The training curriculum could mirror the developmental stages found in children. Kohlberg’s Six Stages of Moral Development illustrate the concept of building complex reasoning on top of simpler reward/punishment structures.
Similarly, many religious traditions present moral rules first, building towards more complex understanding of ethical dilemmas later.
In the context of AI training, this hierarchy could be simplified. A core motivational and identity layer of foundational values would be relatively immutable. An interpretive layer could be built upon this foundation, relating situations and narratives to the principles demonstrating contextual understanding. Finally, an application layer generates specific linguistic outputs and actions, which would be the most context-dependent.
This architectural separation mimics many religious frameworks, with unchangeable dogmas at the core, while allowing for evolving interpretations in specific contexts.
Outside of explicit punishment, children absorb a huge amount of moral understanding through stories, parables, and other media. In fact, it’s nearly impossible to find media oriented towards children that *doesn’t* have some sort of moral stance or lesson embedded within. Complexity and nuance of the underlying values often increases as the child grows and they move to more advanced works.
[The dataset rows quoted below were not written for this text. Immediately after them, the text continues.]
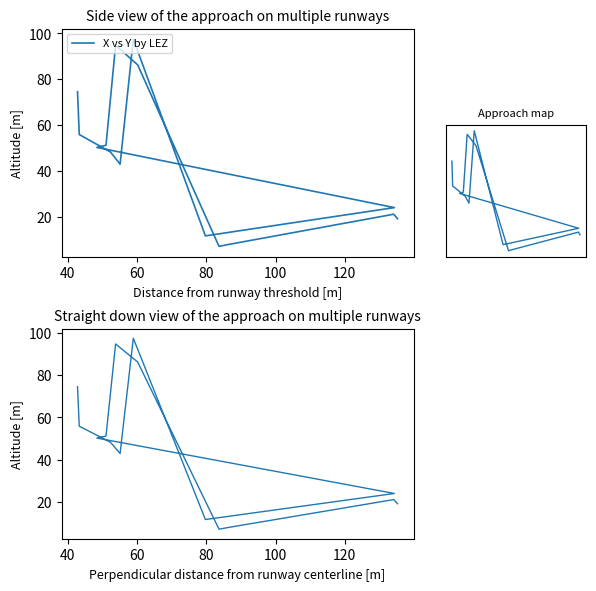

Where is the first local maximum for X vs Y by LEZ?

100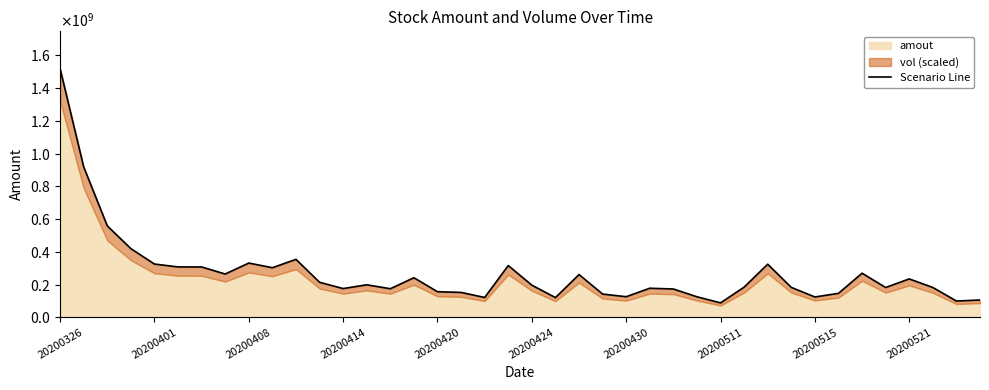

What is the average value?

269815401.7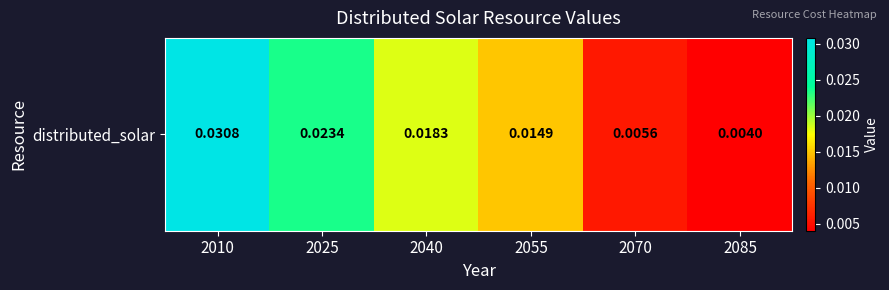

The chart shows a value of 0.0 at 2025. True or false?

False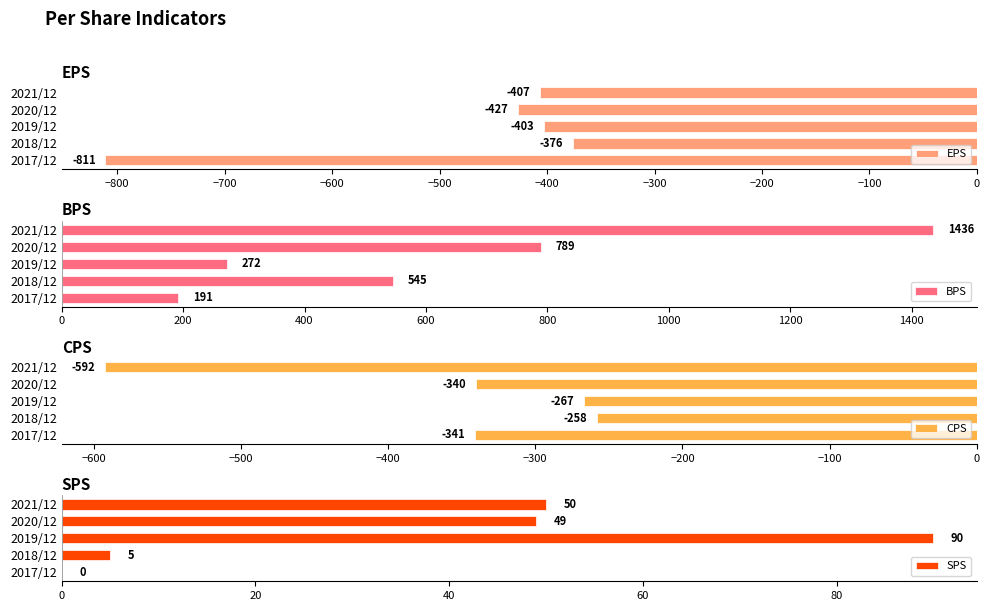

Rank the categories by EPS value from highest to lowest.

2018/12, 2019/12, 2021/12, 2020/12, 2017/12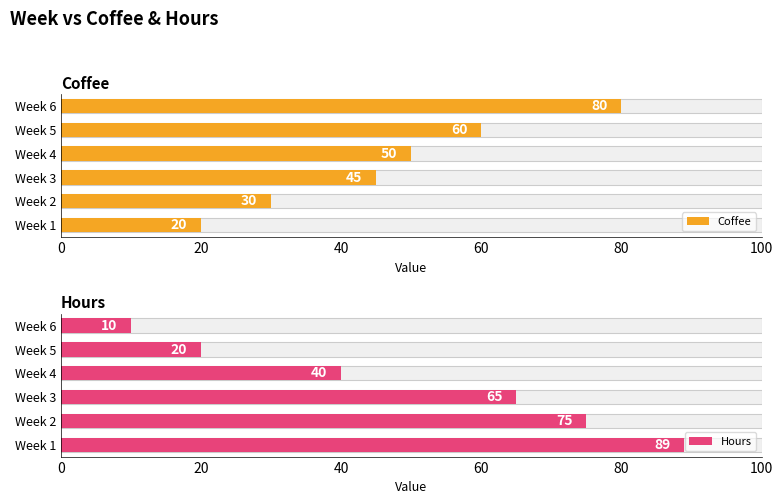

Rank the series by their average value, from lowest to highest.

Coffee, Hours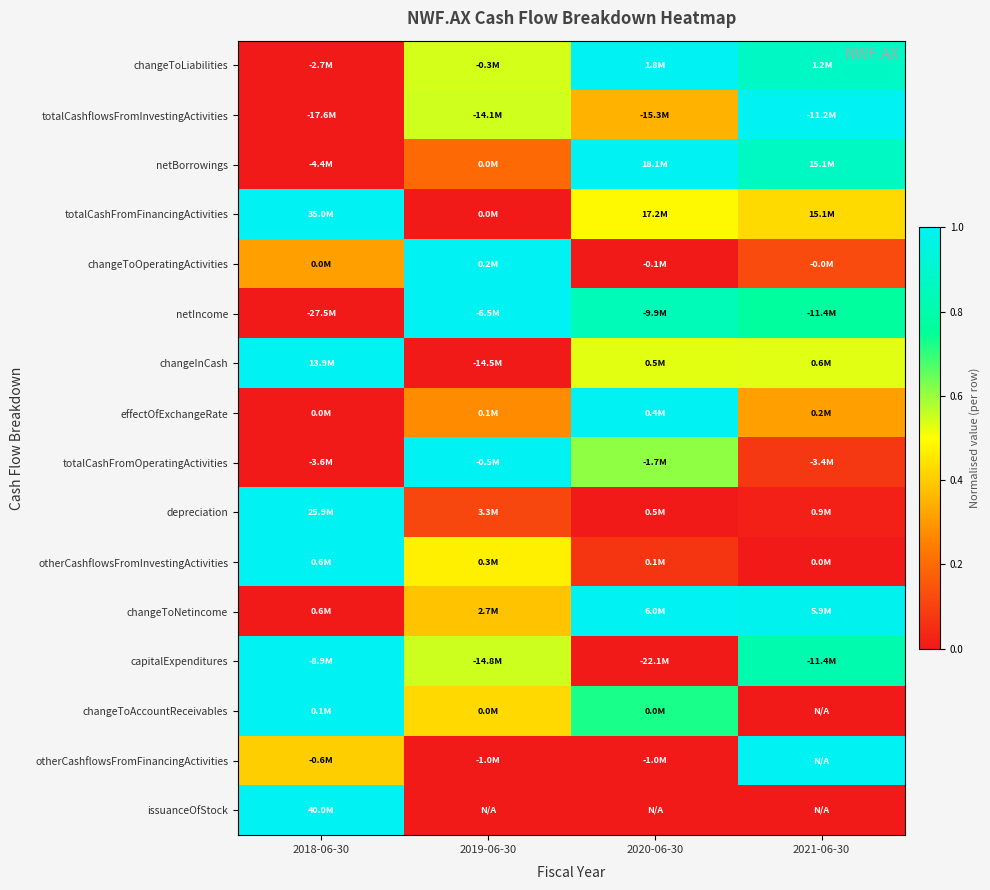

Which label corresponds to the largest value in the chart?

2020-06-30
Social reinforcement and reputation within a religious community (effectively multi-agent communication) helps maintain adherence to shared norms. AI agents could be further aligned via simulated social contexts where adherence to implicitly learned values are reinforced through interaction outcomes.
To summarize:
CAI: Explicit constitution, RLAIF based on rule-checking, integrated finetuning.
TMM: Implicit learning via immersion, developmental stages, multi-agent dynamics, hierarchical architecture with protected core.
Implicit goals are no doubt a challenging implementation path, but the goal is creating alignment that is less reliant on fragile instrumental compliance.
Criticisms + Future Work
I’d like to wrap up this paper by proactively acknowledging some anticipated weaknesses of my approach, as well as outline some future research directions.
My current thinking only offers incomplete rebuttals. I hope that defining them clearly prompts further discussion.
Challenge 1:
Instrumental compliance might be imperfect, but at least we can update it; a dogmatic system may be extremely rigid. The very property that makes it resistant to challenge makes it resistant to update.
Challenge 2:
Human history shows that reinterpretation of religious values can literally cause holy wars. How would we prevent Transcendent Motivation Models (TMMs) from degrading into an AI “crusade”?
Challenge 3:
Once again related to the “opaqueness” of TMM values, subtle misalignment may be far harder to notice and correct than simpler rule based frameworks.
These are some of the obvious failure modes, I’m sure others exist.
Overall, it’s worth investigating alternative architectures to address some of the limitations of instrumental alignment. The value persistence in many religious frameworks demonstrates one of the longest records of historical durability.
Models are getting smarter, CoT is getting more complex, and we are entering an era of (potentially undecipherable!) symbol compression via neuralese. Systems that discourage deep deconstruction of their own foundation are *critically* relevant.
Peering into these moral systems (that have lasted millennia!) could be a strong yet under explored technique for future ASI alignment.